### Consigne
Reprenez le texte sur la pesanteur de l'air là où il s'arrête et poursuivez-le.

### Extrait du document
□ □ □ □

L'action des enfans qui tetent ne differe pas beaucoup de celle d'une pompe; car un enfant qui tete, avale l'air qui est dans sa bouche; il bouche les narines par derriere dans le gosier, & prend le mammelon qu'il serre tout autour avec ses levres. Il gonfle ensuite ses joues & produit de cette maniere un vuide dans sa bouche. L'air presse par sa pesanteur sur les mammelles, & pousse le lait vers le mammelon, & de - là dans la bouche.

On peut aussi expliquer l'action des ventouses par le même principe. Car la partie de la peau qui est enfermée sous la ventouse, se trouve sous un [p. 229] vase dont on a pompé l'air; de sorté que les humeurs du corps sont poussées vers cette partie par l'action de l'air extérieur: ce qui fait que la peau & ses vaisseaux se gonflent & se levent sous la ventouse. Mussch.

Enfin on peut peser l'air: car si l'on met un vaisseau plein d'air commun dans une balance bien juste, on le trouvera plus pesant que si l'air en avoit été retiré; & le poids sera encore bien plus sensible, si l'on pese ce même vaisseau rempli d'air condensé sous un récipient d'où on aura pompé l'air. Voyez Balance hydrostatique.

Quelques personnes douteront peut - être que l'air soit pesant de lui - même, & croiront que sa pesanteur peut venir des vapeurs & des exhalaisons dont il est rempli. Il n'y a aucun lieu de douter que la pesanteur de l'air ne dépende effectivement en partie des vapeurs, comme on peut l'expérimenter, en prenant une boule de verre pleine d'air, qu'on pompera ensuite fort exactement. Pour cet effet on mettra en haut sur l'ouverture par laquelle l'air devra rentrer dans la boule, un entonnoir fait exprès, qui aura une cloison percée de petits trous; on mettra ensuite dessus de la potasse fort seche ou du sel de tartre, & on laissera entrer l'air lentement à travers ces sels dans la boule. On attendra assez long - tems afin que la boule se remplisse d'air, & qu'elle ne se trouve pas plus chaude que l'air extérieur, en cas qu'il puisse s'échauffer par quelque fermentation en passant à travers les sels. Si l'air de l'atmosphere est sec, on trouve que l'air qui avoit auparavant rempli la boule, étoit de même pesanteur que celui qui y est entré en traversant les sels; & s'il fait un tems humide, on trouvera que l'air qui a passé à travers les sels, est plus léger que celui qui auparavant avoit rempli la boule. Mais quoique cette expérience prouve que la pesanteur de l'air dépende en partie des vapeurs qui y nagent, on ne peut s'empêcher de reconnoître que l'air est pesant de lui - même; car autrement il ne seroit pas possible de concevoir comment les nuées qui pesent beaucoup pourroient y rester suspendues, ne faisant le plus souvent que flotter dans l'air avec lequel elles sont en équilibre. Otez cet équilibre, & vous les verrez bien - tôt se précipiter en bas. Mussch.

□ □ □ □

### Liste des enregistrements
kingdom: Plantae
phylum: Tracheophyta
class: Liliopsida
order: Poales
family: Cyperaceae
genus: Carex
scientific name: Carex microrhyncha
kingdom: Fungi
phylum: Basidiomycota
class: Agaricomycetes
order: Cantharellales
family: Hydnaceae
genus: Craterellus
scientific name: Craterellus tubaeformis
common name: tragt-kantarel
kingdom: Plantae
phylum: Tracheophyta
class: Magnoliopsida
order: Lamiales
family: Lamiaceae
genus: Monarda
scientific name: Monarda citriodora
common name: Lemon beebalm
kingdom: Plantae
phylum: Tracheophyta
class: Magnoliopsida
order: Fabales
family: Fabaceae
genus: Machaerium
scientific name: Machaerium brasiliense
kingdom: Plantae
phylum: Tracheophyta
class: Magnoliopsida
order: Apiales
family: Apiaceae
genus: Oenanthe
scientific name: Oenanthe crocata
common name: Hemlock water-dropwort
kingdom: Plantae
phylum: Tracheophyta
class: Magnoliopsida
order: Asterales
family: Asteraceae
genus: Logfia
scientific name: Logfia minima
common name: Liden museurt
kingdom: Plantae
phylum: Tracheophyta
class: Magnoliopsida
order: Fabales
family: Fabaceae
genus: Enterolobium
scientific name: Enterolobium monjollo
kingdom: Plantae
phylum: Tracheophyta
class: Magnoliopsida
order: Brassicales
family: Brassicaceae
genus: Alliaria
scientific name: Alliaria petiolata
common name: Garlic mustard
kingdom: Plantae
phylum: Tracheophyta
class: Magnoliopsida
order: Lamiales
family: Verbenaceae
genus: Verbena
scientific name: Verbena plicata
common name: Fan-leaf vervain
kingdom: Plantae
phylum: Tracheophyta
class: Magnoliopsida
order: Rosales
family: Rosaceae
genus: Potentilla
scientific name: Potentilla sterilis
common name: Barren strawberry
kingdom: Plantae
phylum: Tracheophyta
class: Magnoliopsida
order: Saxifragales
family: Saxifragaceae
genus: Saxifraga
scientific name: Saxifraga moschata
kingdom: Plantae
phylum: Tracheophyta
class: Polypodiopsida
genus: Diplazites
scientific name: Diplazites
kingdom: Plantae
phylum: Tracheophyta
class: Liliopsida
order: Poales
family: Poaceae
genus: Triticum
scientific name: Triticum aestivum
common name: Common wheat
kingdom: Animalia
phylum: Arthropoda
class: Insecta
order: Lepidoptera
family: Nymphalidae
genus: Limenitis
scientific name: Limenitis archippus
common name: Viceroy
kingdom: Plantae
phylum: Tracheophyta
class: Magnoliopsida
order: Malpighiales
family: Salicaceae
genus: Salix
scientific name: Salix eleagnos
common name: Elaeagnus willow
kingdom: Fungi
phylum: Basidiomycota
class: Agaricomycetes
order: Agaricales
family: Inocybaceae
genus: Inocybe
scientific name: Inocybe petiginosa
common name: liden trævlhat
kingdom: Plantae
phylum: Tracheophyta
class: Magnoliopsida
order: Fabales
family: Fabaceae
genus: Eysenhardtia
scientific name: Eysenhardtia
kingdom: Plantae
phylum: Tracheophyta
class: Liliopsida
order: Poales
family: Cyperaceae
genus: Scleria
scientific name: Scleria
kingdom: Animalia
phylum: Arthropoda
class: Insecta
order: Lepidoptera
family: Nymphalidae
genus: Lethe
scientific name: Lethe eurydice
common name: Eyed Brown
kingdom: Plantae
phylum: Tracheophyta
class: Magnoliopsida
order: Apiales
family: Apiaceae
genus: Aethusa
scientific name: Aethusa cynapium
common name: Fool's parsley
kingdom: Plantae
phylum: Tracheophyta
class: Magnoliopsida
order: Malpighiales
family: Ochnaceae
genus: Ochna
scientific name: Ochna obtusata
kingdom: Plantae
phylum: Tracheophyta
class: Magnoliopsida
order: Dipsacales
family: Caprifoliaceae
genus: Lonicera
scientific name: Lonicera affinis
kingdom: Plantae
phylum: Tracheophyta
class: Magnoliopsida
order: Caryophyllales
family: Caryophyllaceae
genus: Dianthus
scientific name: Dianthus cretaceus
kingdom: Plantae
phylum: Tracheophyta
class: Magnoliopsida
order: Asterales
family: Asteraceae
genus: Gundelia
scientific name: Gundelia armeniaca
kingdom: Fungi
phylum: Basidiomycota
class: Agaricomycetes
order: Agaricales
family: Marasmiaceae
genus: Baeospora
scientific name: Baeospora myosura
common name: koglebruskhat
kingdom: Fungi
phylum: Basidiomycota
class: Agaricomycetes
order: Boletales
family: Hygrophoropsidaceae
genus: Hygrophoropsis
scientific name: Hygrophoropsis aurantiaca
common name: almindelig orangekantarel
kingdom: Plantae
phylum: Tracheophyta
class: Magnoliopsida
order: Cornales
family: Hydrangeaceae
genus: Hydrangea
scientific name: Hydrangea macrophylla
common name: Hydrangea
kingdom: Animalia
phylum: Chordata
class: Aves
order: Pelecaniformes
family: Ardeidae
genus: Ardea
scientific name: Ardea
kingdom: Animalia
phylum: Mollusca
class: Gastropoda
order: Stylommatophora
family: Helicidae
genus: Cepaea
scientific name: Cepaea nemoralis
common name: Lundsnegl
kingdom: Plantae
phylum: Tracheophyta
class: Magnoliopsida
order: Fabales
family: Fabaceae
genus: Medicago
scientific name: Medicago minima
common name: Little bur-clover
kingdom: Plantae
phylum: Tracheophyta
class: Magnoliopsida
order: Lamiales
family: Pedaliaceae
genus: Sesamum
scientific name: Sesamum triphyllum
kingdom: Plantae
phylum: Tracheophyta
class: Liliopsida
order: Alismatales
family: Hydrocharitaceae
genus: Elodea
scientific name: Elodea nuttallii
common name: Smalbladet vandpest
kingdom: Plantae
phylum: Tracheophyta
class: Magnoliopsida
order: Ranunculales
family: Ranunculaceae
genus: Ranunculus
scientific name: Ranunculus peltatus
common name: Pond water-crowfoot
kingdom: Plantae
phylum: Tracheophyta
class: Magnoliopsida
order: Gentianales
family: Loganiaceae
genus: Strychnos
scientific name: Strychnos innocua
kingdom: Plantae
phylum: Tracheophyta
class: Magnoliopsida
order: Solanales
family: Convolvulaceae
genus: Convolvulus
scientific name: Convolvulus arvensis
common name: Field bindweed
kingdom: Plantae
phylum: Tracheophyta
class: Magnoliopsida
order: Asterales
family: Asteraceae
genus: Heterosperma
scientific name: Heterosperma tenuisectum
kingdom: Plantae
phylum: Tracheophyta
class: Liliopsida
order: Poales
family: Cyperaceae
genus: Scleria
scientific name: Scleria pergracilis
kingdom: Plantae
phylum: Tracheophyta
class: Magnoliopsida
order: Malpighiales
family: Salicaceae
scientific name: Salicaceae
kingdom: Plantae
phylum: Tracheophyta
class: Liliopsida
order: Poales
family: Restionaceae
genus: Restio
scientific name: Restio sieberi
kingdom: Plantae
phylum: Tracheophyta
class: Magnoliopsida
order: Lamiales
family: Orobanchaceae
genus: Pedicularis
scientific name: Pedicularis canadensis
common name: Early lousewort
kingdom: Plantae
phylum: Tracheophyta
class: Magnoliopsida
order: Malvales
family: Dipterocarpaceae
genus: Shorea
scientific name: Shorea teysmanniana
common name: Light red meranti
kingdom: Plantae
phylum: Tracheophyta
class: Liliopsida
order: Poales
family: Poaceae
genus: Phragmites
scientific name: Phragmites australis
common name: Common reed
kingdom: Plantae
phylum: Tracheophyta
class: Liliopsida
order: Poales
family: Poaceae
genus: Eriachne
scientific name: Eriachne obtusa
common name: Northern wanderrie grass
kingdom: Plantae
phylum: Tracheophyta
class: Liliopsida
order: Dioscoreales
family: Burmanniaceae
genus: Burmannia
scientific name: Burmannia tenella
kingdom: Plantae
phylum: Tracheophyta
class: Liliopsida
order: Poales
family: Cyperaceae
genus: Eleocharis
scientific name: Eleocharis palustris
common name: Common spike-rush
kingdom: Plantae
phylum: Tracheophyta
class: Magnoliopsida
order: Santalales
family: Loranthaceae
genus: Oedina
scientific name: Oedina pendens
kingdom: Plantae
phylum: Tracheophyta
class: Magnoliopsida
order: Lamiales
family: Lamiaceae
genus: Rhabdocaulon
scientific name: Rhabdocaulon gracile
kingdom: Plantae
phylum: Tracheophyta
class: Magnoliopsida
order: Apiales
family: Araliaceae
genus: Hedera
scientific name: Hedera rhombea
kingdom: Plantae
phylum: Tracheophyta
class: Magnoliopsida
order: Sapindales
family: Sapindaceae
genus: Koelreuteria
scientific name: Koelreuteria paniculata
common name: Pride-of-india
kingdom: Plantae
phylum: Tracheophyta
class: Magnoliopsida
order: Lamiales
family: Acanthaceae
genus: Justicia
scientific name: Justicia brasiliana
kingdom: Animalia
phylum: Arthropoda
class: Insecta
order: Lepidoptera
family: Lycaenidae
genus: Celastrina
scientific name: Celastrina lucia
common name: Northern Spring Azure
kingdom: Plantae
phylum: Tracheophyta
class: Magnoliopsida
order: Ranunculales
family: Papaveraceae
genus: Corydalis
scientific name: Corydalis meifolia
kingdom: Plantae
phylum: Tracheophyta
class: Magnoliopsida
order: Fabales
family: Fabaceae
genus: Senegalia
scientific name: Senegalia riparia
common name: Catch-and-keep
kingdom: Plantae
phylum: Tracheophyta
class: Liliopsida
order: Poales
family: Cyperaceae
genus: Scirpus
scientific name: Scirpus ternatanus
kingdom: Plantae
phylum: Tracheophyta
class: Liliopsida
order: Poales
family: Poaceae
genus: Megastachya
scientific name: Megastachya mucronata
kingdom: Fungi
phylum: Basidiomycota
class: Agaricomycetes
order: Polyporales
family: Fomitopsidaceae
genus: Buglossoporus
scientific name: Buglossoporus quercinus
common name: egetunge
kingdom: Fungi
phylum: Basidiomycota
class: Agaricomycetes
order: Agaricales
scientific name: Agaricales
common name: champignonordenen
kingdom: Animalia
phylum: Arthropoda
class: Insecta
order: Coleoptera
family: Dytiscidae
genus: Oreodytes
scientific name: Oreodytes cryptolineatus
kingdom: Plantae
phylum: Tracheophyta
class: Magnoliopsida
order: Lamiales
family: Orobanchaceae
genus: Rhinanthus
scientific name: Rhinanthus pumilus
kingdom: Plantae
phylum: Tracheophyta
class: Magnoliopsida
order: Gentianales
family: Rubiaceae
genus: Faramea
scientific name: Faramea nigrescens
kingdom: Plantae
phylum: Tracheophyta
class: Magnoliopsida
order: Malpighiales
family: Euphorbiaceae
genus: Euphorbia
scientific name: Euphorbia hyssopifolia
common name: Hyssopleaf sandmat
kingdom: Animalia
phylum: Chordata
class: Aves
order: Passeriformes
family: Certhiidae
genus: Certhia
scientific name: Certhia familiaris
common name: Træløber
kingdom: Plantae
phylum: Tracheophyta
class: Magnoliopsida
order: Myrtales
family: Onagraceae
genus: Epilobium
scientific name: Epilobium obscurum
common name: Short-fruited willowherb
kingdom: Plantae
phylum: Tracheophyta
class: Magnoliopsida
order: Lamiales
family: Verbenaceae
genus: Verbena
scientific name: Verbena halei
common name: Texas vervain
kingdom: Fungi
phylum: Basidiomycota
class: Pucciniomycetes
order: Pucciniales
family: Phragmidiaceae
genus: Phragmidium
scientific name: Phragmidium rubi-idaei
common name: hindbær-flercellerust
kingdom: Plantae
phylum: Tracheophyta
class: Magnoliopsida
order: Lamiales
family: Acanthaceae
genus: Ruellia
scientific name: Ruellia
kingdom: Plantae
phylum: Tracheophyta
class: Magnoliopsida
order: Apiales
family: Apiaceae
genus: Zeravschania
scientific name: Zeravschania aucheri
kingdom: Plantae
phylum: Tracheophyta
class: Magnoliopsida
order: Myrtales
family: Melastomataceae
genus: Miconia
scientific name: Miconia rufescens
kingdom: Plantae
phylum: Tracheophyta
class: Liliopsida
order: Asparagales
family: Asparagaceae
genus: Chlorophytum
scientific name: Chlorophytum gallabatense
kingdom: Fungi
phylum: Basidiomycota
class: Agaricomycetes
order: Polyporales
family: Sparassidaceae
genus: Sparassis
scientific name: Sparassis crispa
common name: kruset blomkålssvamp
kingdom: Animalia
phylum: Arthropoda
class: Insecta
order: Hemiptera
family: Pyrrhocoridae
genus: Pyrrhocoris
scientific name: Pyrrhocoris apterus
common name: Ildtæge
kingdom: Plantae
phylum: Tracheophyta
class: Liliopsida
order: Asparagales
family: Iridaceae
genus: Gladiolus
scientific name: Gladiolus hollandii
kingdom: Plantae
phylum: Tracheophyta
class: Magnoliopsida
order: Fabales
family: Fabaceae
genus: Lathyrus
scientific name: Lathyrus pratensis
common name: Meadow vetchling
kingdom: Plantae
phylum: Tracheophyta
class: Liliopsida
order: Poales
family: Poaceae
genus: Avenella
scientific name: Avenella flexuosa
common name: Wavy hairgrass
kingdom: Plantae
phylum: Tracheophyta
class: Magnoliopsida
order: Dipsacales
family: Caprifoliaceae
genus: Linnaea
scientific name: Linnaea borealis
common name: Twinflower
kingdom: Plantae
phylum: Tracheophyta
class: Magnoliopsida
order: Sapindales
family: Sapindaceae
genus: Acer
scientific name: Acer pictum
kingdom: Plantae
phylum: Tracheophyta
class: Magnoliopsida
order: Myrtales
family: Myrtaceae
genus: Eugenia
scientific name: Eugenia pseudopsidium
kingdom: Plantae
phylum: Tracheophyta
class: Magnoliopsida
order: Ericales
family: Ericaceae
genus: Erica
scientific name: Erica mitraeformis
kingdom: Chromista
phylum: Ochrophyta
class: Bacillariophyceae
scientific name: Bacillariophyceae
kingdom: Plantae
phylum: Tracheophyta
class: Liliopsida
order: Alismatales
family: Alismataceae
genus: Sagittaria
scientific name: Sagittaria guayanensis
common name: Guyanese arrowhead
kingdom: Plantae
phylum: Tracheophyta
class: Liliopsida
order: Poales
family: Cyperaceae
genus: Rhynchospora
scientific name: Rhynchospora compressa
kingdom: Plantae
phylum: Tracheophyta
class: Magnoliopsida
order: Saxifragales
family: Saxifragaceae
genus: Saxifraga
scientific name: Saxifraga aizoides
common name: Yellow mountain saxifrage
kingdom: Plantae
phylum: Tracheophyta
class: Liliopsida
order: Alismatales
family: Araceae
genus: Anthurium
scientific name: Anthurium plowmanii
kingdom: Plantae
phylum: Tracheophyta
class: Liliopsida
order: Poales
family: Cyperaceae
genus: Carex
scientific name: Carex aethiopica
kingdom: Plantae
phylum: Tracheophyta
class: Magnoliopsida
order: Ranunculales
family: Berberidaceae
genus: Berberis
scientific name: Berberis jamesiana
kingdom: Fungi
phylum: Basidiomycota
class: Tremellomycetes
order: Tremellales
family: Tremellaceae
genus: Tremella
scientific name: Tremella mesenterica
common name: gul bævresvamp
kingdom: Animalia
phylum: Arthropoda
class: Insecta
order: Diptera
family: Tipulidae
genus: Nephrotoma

□ □ □ □

### Réponse
Le poids de l'air varie perpétuellement selon les différens degrés de chaleur & de froid. Riccioli estime que sa pesanteur est à celle de l'eau, comme 1 est à 1000. Mersene, comme 1 est à 1300, ou à 1356. Galilée, comme 1 est à 400. M. Boyle, par une expérience plus exacte, trouve ce rapport aux environs de Londres, comme 1 est à 938; & pense que tout bien considéré, la proportion de 1 à 1000 doit être regardée comme sa pesanteur respective moyenne; car on n'en sauroit fixer une précise, attendu que le poids de l'air, aussi bien que celui de l'eau même, varie à chaque instant. Ajoûtez que les mêmes expériences varient en différens pays, selon la différente hauteur des lieux, & le plus ou le moins de densité de l'air, qui résulte de cette différente hauteur. Boyle, Phys. méchan. exper.

Il faut ajoûter cependant que par des expériences faites depuis en présence de la Société Royale de Londres, la proportion du poids de l'air à celui de l'eau s'est trouvée être de 1 à 840; dans une expérience postérieure, comme 1 est à 852; & dans une troisieme, comme 1 est à 860. Philos. transact. n°. 181; & enfin en dernier lieu, par une expérience fort simple & fort exacte faite par M. Hawksbée, comme 1 est à 885. Physiq. méchan. exper. Mais toutes ces expériences ayant été faites en été, le Docteur Jurin est d'avis qu'il faut choisir un tems entre le froid & le chaud, & qu'alors la proportion de la pesanteur de l'air à celle de l'eau sera de 1 à 800. M. Musschenbroek dit avoir quelquefois trouvé que la pesanteur de l'air étoit à celle de l'eau comme 1 à 606, lorsque l'air étoit fort pesant. Il ajoûte qu'en faisant cette expérience en différentes années & dans des saisons différentes, il a observé une différence continuelle dans cette proportion de pesanteur; de sorte que suivant les expériences faites en divers endroits de l'Europe il croit que le rapport de la pesanteur de l'air à celle de l'eau doit être réduit à certaines bornes, qui sont comme 1 à 606, & de - là jusqu'à 1000.

L'air une fois reconnu pesant & fluide, les lois de sa gravitation & de sa pression doivent etre les mêmes que celles des autres fluides; & conséquemment sa pression doit être proportionnelle à sa hauteur perpendiculaire. Voyez Fluide.

D'ailleurs cette conséquence est confirmée par les expériences. Car si l'on porte le tube de Torricelli en un lieu plus élevé, où par conséquent la colonne d'air sera plus courte, la colonne de mercure soûtenue sera moins haute, & baissera d'un quart de pouce lorsqu'on aura porté le tube à cent piés plus haut, & ainsi de cent piés en cent piés à mesure qu'on montera.

De ce principe dépend la structure & l'usage du Barometre. Voyez Barometre.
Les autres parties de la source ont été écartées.